Records for the exercise:
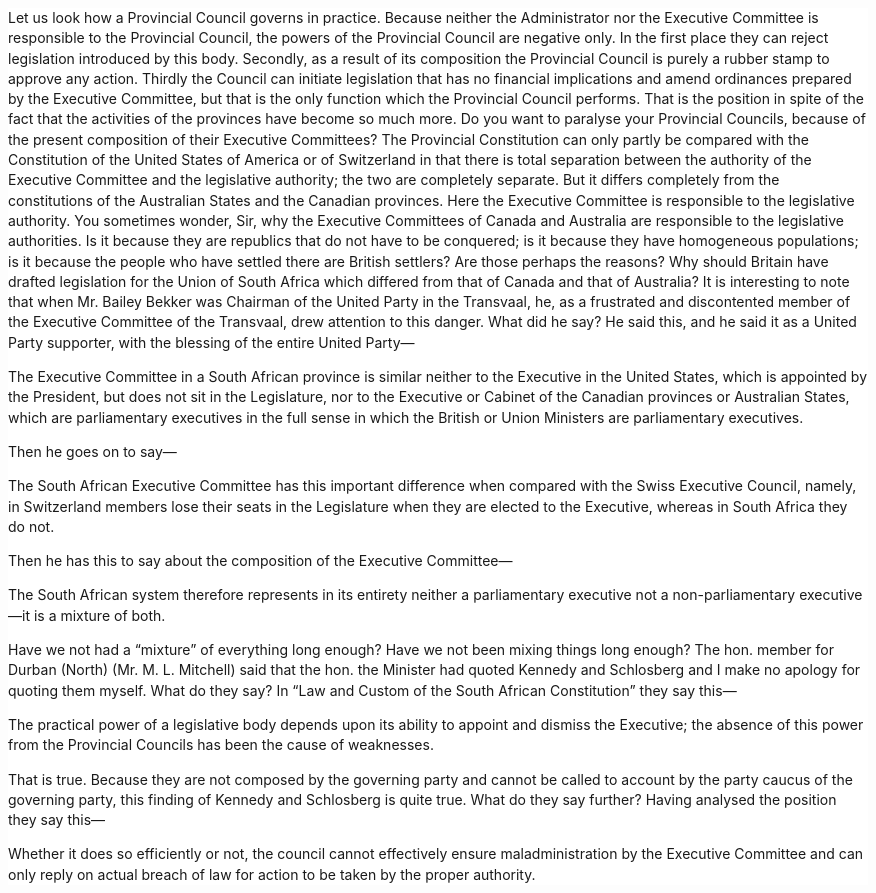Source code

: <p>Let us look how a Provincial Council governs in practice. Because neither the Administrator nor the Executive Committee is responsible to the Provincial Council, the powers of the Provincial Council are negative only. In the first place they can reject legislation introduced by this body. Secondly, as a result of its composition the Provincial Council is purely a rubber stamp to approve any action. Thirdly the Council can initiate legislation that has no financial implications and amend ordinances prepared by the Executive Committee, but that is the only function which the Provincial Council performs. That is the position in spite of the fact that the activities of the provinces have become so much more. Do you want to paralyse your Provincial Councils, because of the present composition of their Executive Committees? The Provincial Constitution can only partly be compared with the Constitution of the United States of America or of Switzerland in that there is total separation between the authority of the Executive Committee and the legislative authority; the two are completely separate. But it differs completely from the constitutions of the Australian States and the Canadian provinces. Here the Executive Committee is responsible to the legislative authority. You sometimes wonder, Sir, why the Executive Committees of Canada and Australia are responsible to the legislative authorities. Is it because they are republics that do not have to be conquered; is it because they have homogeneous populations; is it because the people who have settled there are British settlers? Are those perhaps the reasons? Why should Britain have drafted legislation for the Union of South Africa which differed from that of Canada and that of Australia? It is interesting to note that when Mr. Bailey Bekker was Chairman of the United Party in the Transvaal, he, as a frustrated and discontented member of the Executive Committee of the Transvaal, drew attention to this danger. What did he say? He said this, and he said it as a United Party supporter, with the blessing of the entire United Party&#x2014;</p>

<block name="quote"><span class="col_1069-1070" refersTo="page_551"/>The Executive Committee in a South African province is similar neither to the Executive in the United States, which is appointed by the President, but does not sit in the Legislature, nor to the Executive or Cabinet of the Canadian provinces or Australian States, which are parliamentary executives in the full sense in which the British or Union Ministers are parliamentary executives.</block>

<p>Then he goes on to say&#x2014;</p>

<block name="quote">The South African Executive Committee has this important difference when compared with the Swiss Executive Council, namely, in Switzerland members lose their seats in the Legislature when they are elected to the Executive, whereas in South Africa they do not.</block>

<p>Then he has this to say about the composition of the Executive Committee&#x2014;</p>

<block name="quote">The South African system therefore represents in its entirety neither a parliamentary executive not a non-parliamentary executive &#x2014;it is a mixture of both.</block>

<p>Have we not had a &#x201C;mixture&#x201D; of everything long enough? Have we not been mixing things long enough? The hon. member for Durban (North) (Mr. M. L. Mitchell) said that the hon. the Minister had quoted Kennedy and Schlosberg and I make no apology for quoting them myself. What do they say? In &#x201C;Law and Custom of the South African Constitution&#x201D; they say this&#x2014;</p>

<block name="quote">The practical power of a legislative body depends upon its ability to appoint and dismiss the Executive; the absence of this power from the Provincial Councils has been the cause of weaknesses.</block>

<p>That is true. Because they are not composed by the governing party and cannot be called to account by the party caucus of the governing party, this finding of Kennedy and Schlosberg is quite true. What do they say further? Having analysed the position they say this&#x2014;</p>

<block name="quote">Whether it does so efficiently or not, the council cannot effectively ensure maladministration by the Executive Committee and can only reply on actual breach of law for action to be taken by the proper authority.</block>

Job item: Print the source text of every item above character for character, leaving out the pictures.

Output below:
Source code

: <p>Let us look how a Provincial Council governs in practice. Because neither the Administrator nor the Executive Committee is responsible to the Provincial Council, the powers of the Provincial Council are negative only. In the first place they can reject legislation introduced by this body. Secondly, as a result of its composition the Provincial Council is purely a rubber stamp to approve any action. Thirdly the Council can initiate legislation that has no financial implications and amend ordinances prepared by the Executive Committee, but that is the only function which the Provincial Council performs. That is the position in spite of the fact that the activities of the provinces have become so much more. Do you want to paralyse your Provincial Councils, because of the present composition of their Executive Committees? The Provincial Constitution can only partly be compared with the Constitution of the United States of America or of Switzerland in that there is total separation between the authority of the Executive Committee and the legislative authority; the two are completely separate. But it differs completely from the constitutions of the Australian States and the Canadian provinces. Here the Executive Committee is responsible to the legislative authority. You sometimes wonder, Sir, why the Executive Committees of Canada and Australia are responsible to the legislative authorities. Is it because they are republics that do not have to be conquered; is it because they have homogeneous populations; is it because the people who have settled there are British settlers? Are those perhaps the reasons? Why should Britain have drafted legislation for the Union of South Africa which differed from that of Canada and that of Australia? It is interesting to note that when Mr. Bailey Bekker was Chairman of the United Party in the Transvaal, he, as a frustrated and discontented member of the Executive Committee of the Transvaal, drew attention to this danger. What did he say? He said this, and he said it as a United Party supporter, with the blessing of the entire United Party&#x2014;</p>

<block name="quote"><span class="col_1069-1070" refersTo="page_551"/>The Executive Committee in a South African province is similar neither to the Executive in the United States, which is appointed by the President, but does not sit in the Legislature, nor to the Executive or Cabinet of the Canadian provinces or Australian States, which are parliamentary executives in the full sense in which the British or Union Ministers are parliamentary executives.</block>

<p>Then he goes on to say&#x2014;</p>

<block name="quote">The South African Executive Committee has this important difference when compared with the Swiss Executive Council, namely, in Switzerland members lose their seats in the Legislature when they are elected to the Executive, whereas in South Africa they do not.</block>

<p>Then he has this to say about the composition of the Executive Committee&#x2014;</p>

<block name="quote">The South African system therefore represents in its entirety neither a parliamentary executive not a non-parliamentary executive &#x2014;it is a mixture of both.</block>

<p>Have we not had a &#x201C;mixture&#x201D; of everything long enough? Have we not been mixing things long enough? The hon. member for Durban (North) (Mr. M. L. Mitchell) said that the hon. the Minister had quoted Kennedy and Schlosberg and I make no apology for quoting them myself. What do they say? In &#x201C;Law and Custom of the South African Constitution&#x201D; they say this&#x2014;</p>

<block name="quote">The practical power of a legislative body depends upon its ability to appoint and dismiss the Executive; the absence of this power from the Provincial Councils has been the cause of weaknesses.</block>

<p>That is true. Because they are not composed by the governing party and cannot be called to account by the party caucus of the governing party, this finding of Kennedy and Schlosberg is quite true. What do they say further? Having analysed the position they say this&#x2014;</p>

<block name="quote">Whether it does so efficiently or not, the council cannot effectively ensure maladministration by the Executive Committee and can only reply on actual breach of law for action to be taken by the proper authority.</block>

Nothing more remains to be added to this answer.